A partir do momento em que a interventora se trancou em sua sala guardada pelas forças da repressão e não compareceu ao Couni, os conselheiros decidiram dar prosseguimento a reunião do conselho mesmo sem ela. De lá, votam por unanimidade o rechaço ao projeto “Future-se”, além da convocação de uma assembleia geral da UFGD composta por professores, estudantes e técnicos, conforme está previsto no regulamento. No final da reunião, o conselho emitiu nota afirmando não reconhecer Mirlene Damázio como reitora da universidade, “tendo em vista que a lista tríplice da eleição para a reitoria está válida juridicamente”. O Couni também aprovou o envio de ofício ao Ministério da Educação cobrando a nomeação do primeiro nome da lista tríplice das eleições ocorridas no começo do ano.

O Couni afirmou que a manutenção da professora como reitora pró-tempore “não respeita a escolha democrática da comunidade acadêmica”, e prosseguiu:

“Como órgão máximo de uma instituição de educação, o Couni não poderia deixar de expressar que essa indicação representa, também, oposição às premissas basilares de uma instituição educacional comprometida com o processo formativo, crítico e inclusivo, que valorize a diversidade e a pluralidade e que, dessa forma, fomente a construção de uma sociedade, efetivamente, democrática”.
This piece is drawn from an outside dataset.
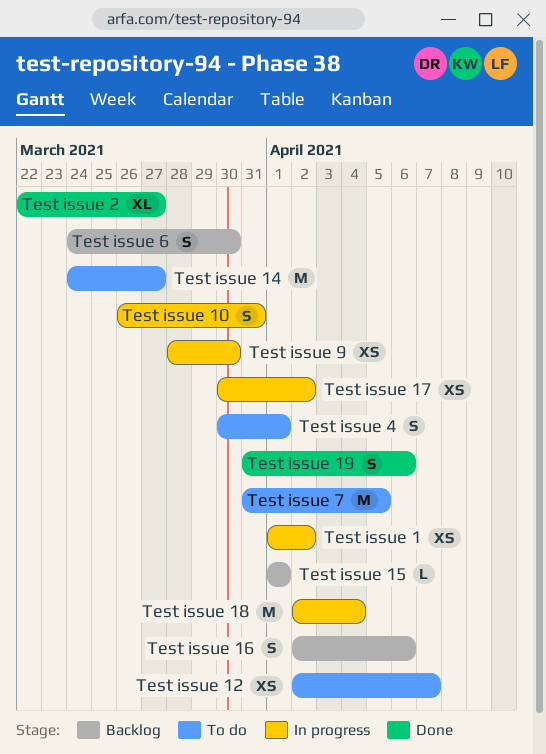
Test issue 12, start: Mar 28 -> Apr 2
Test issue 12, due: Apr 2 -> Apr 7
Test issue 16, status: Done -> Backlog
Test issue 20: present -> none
Policiais e guardas municipais em frente a universidade. Foto: Movimento estudantil da UFGD

No mesmo momento em que estava ocorrendo a reunião do conselho, a interventora lançou uma nota cancelando a reunião alegando “a invasão de pessoas com instrumentos musicais, balões e gritos, bem como a falta de segurança necessária para que a mesma ocorresse com regularidade de procedimentos”. A reunião do conselho para o dia 04/10, porém, entidades representativas dos estudantes, técnicos e professores se posicionaram contra tal adiamento defendendo a legitimidade da reunião do conselho realizada no dia 26/09.

INTERVENÇÃO AVANÇA NA UFGD

A justificativa barata do MEC para colocar uma interventora na UFGD foi de que não poderia nomear ninguém da lista tríplice, pois o processo de eleição estava sob “judicialização” que contestava o resultado. Esta justificativa caiu por terra no ultimo dia 13 de agosto, quando o juiz Moisés Anderson Costa Rodrigues da Silva, da 1ª Vara Federal em Dourados, julgou improcedente a ação do MPF contra a lista tríplice, sendo que, assim, a lista passaria a valer.

Porém, a interventora continua no cargo e avança o processo de controle dentro da instituição. No dia 2 de setembro, ela decide por intervir na nomeação dos diretores de todas as faculdades que tiveram processo de eleição, só voltando atrás pela grande pressão de estudantes e professores contra essa investida. Como aponta o monopólio de imprensa local, Mirlene e seu vice chegaram a participar de uma reunião de filiação do PSL, partido do fascista Bolsonaro. Na ocasião, chegou a declarar “não ter prazo para deixar o comando da instituição” e que “segue as orientações emanadas diretamente pelo MEC”.

Os atos do dia 26 só demonstram como a intervenção irá se desenvolver dentro da universidade. Para barrar esses ataques, só a luta combativa dos estudantes e professores, se apoiando na vontade destes e não na falsa legalidade e em métodos burocráticos, impondo o co-governo estudantil passo por passo como forma de ampliar a democracia universitária e defender sua autonomia, derrubar a intervenção e barrar seus projetos privatistas.